§ **PROBLEM REQUIREMENTS**
The expected response consists solely of the lines from the line with "X618926Y436266D03*" through the last line of the material below, copied exactly.

§ **MATERIAL FOR THIS EXERCISE**
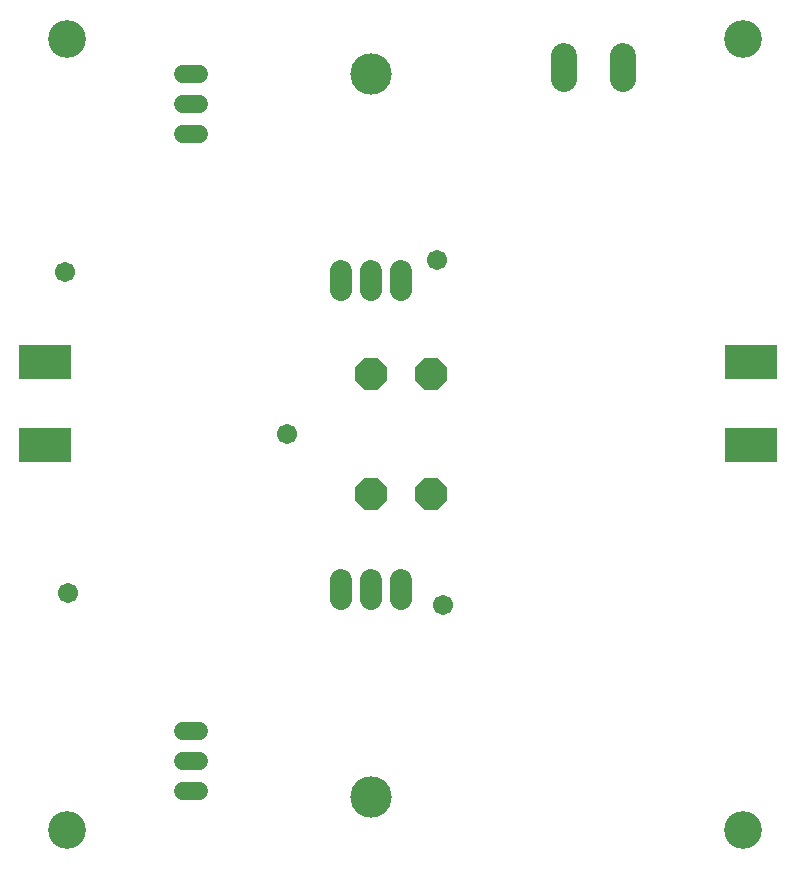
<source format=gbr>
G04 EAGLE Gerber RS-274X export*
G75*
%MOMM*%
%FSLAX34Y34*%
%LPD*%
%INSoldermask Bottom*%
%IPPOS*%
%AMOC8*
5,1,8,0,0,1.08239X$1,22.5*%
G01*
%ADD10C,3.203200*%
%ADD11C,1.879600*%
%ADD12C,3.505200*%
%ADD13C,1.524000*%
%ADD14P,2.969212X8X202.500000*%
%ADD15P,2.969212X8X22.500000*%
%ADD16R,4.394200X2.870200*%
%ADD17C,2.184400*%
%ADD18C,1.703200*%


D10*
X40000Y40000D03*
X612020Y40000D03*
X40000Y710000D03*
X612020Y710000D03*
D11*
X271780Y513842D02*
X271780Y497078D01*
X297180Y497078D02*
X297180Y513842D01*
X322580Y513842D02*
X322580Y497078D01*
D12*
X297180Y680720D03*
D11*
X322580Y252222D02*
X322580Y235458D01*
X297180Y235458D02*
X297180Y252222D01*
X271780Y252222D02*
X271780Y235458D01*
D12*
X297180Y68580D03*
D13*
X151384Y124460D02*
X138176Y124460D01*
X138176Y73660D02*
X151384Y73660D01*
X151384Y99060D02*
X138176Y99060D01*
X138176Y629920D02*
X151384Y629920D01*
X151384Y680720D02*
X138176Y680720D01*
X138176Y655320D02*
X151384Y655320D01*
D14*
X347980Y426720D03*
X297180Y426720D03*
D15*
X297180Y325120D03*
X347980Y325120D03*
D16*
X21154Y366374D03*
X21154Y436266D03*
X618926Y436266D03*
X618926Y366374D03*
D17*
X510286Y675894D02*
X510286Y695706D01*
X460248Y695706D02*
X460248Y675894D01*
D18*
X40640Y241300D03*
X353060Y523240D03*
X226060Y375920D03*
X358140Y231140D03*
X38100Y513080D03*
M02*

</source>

§ **EXERCISE RESPONSE**
X618926Y436266D03*
X618926Y366374D03*
D17*
X510286Y675894D02*
X510286Y695706D01*
X460248Y695706D02*
X460248Y675894D01*
D18*
X40640Y241300D03*
X353060Y523240D03*
X226060Y375920D03*
X358140Y231140D03*
X38100Y513080D03*
M02*

</source>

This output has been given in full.